Income disparities and discriminatory service may play roles, Lynn says.
But even when black and white customers are in the same socioeconomic
class or rate the quality of service equally, he says, several studies
by himself and others found that they tip differently. Black diners
average 10.9 to 14.7 percent of the bill, and white diners average 16.6
to 19.4 percent, depending on the study. The server's race didn't
matter.
Black subjects are also more likely than whites to say they never tip
servers (6 versus 2 percent, in one study) and to leave tips as
flat-dollar amounts instead of percentages of the bill (50.7 percent
versus 19.4 percent, in one study).
Lynn thinks the main reason that African-Americans tip servers less is
that most aren't aware that the usual guideline is 15 to 20 percent of
the bill. In one study, 35.9 percent of African-Americans identified
that range as the norm, versus 72.4 percent of whites.
Research data don't show why African-Americans may be less aware of the
15 to 20 percent guideline, Lynn added. But Fernandez and several black
and mixed-raced diners I spoke with recently had no shortage of thoughts
on this topic. They often cited economics.
Median household income for blacks in 2004 was 61 percent of that for
non-Hispanic whites, according to the U.S. Census Bureau. And nearly a
quarter of blacks lived in poverty in 2004, compared with 8.6 percent of
non-Hispanic whites.
If you grow up poor, Fernandez said, you don't eat out at fancy
places--or at all.
"If you're not exposed, how do you know the tip rules?" Kacey Towe, an
image consultant of Creole descent, said between bites of peach cobbler
at Harold & Belle's in the Crenshaw district of Los Angeles.

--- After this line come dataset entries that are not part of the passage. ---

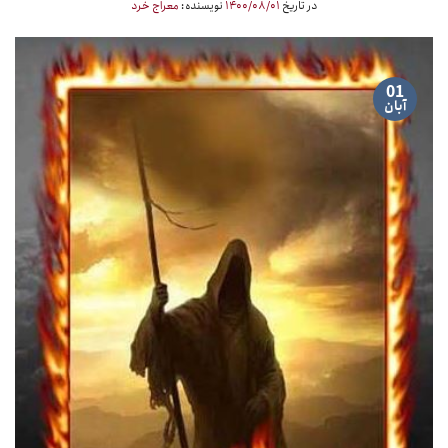
در تاریخ
۱۴۰۰/۰۸/۰۱
نویسنده:
معراج خرد
01
آبان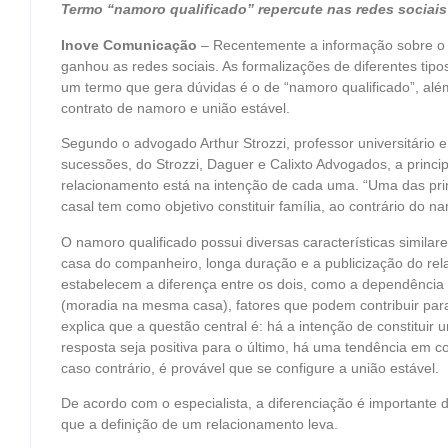
Termo “namoro qualificado” repercute nas redes sociais
Inove Comunicação
– Recentemente a informação sobre o
ganhou as redes sociais. As formalizações de diferentes ti
um termo que gera dúvidas é o de “namoro qualificado”, alé
contrato de namoro e união estável.
Segundo o advogado Arthur Strozzi, professor universitário e
sucessões, do Strozzi, Daguer e Calixto Advogados, a princi
relacionamento está na intenção de cada uma. “Uma das princ
casal tem como objetivo constituir família, ao contrário do n
O namoro qualificado possui diversas características simila
casa do companheiro, longa duração e a publicização do re
estabelecem a diferença entre os dois, como a dependência 
(moradia na mesma casa), fatores que podem contribuir para
explica que a questão central é: há a intenção de constituir
resposta seja positiva para o último, há uma tendência em c
caso contrário, é provável que se configure a união estável.
De acordo com o especialista, a diferenciação é importante 
que a definição de um relacionamento leva.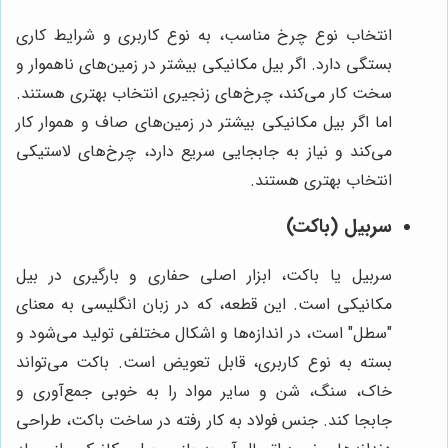
انتخاب نوع چرخ مناسب، به نوع کاربری و شرایط کاری
بستگی دارد. اگر بیل مکانیکی بیشتر در زمین‌های ناهموار و
سخت کار می‌کند، چرخ‌های زنجیری انتخاب بهتری هستند.
اما اگر بیل مکانیکی بیشتر در زمین‌های صاف و هموار کار
می‌کند و نیاز به جابجایی سریع دارد، چرخ‌های لاستیکی
انتخاب بهتری هستند.
سربیل (باکت)
سربیل یا باکت، ابزار اصلی حفاری و بارگیری در بیل
مکانیکی است. این قطعه، که در زبان انگلیسی به معنای
"سطل" است، در اندازه‌ها و اشکال مختلفی تولید می‌شود و
بسته به نوع کاربری، قابل تعویض است. باکت می‌تواند
خاک، سنگ، شن و سایر مواد را به خوبی جمع‌آوری و
جابجا کند. جنس فولاد به کار رفته در ساخت باکت، طراحی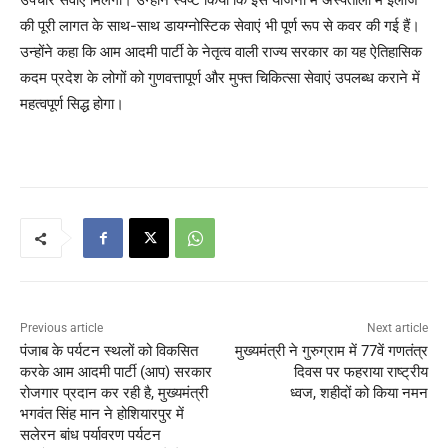
की पूरी लागत के साथ-साथ डायग्नोस्टिक सेवाएं भी पूर्ण रूप से कवर की गई हैं।
उन्होंने कहा कि आम आदमी पार्टी के नेतृत्व वाली राज्य सरकार का यह ऐतिहासिक
कदम प्रदेश के लोगों को गुणवत्तापूर्ण और मुफ्त चिकित्सा सेवाएं उपलब्ध कराने में
महत्वपूर्ण सिद्ध होगा।
Previous article
Next article
पंजाब के पर्यटन स्थलों को विकसित
मुख्यमंत्री ने गुरुग्राम में 77वें गणतंत्र
करके आम आदमी पार्टी (आप) सरकार
दिवस पर फहराया राष्ट्रीय
रोजगार प्रदान कर रही है, मुख्यमंत्री
ध्वज, शहीदों को किया नमन
भगवंत सिंह मान ने होशियारपुर में
सलेरन बांध पर्यावरण पर्यटन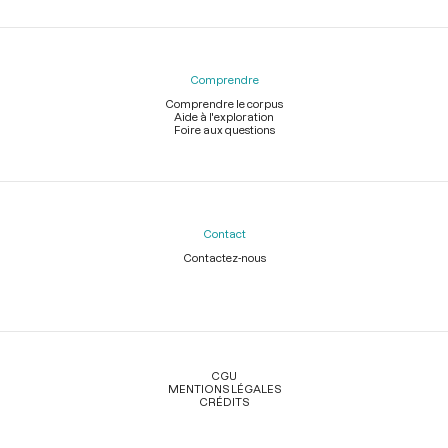
Comprendre
Comprendre le corpus
Aide à l'exploration
Foire aux questions
Contact
Contactez-nous
Légal
CGU
MENTIONS LÉGALES
CRÉDITS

She and her black dining companion tipped their waiter--an acquaintance
of Towe's--$20 on their $80 dinner bill, 25 percent, at the upscale
Creole restaurant.
Not far away, in the Ladera Heights area, Stephaney Bell, dining with
her son Steven, 14, at T.G.I. Friday's, echoed the sentiments of several
diners when she said, "A lot of black people can't afford to tip as
well."
She also sounded another common theme: Some African-Americans base
gratuities strictly on how they're treated.
"Our expectations of service may be higher," she said.
Bell, who travels and eats out frequently as sales auditor for an auto
manufacturer, later tipped less than 15 percent because she was unhappy
with the service.
A few tables away, Renee Davis, a black graphic designer, said, "A lot
of white guys try to impress the table with a big tip. I'm not
interested in impressing the table." Contending that restaurateurs
should pay more so servers don't rely on gratuities, she said, "I have
problems with 20 percent for a tip. I'm doing 15 percent."
Fernandez sees other factors affecting tips too.
Some African-Americans may be "extremely sensitive" about service
glitches, he said, such as getting their food late, after other tables
are served, or being seated in the back. Such actions, whatever their
intent, may be perceived as racial slights.
"Remember the back of the bus?" he said.
In addition, poor service motivated by bigotry may occur "way more than
anybody wants to admit," Fernandez said.
Not everyone, of course, agrees that African-Americans tip less. Several
black diners I interviewed, in my unscientific sampling, said they
thought they tipped the same as or sometimes more than whites.
Rip Rahman, service manager at T.G.I. Friday's, who is of Bangladeshi
descent, dismissed race as a factor in gratuities, saying, "As far as I
can tell, it's all about the service."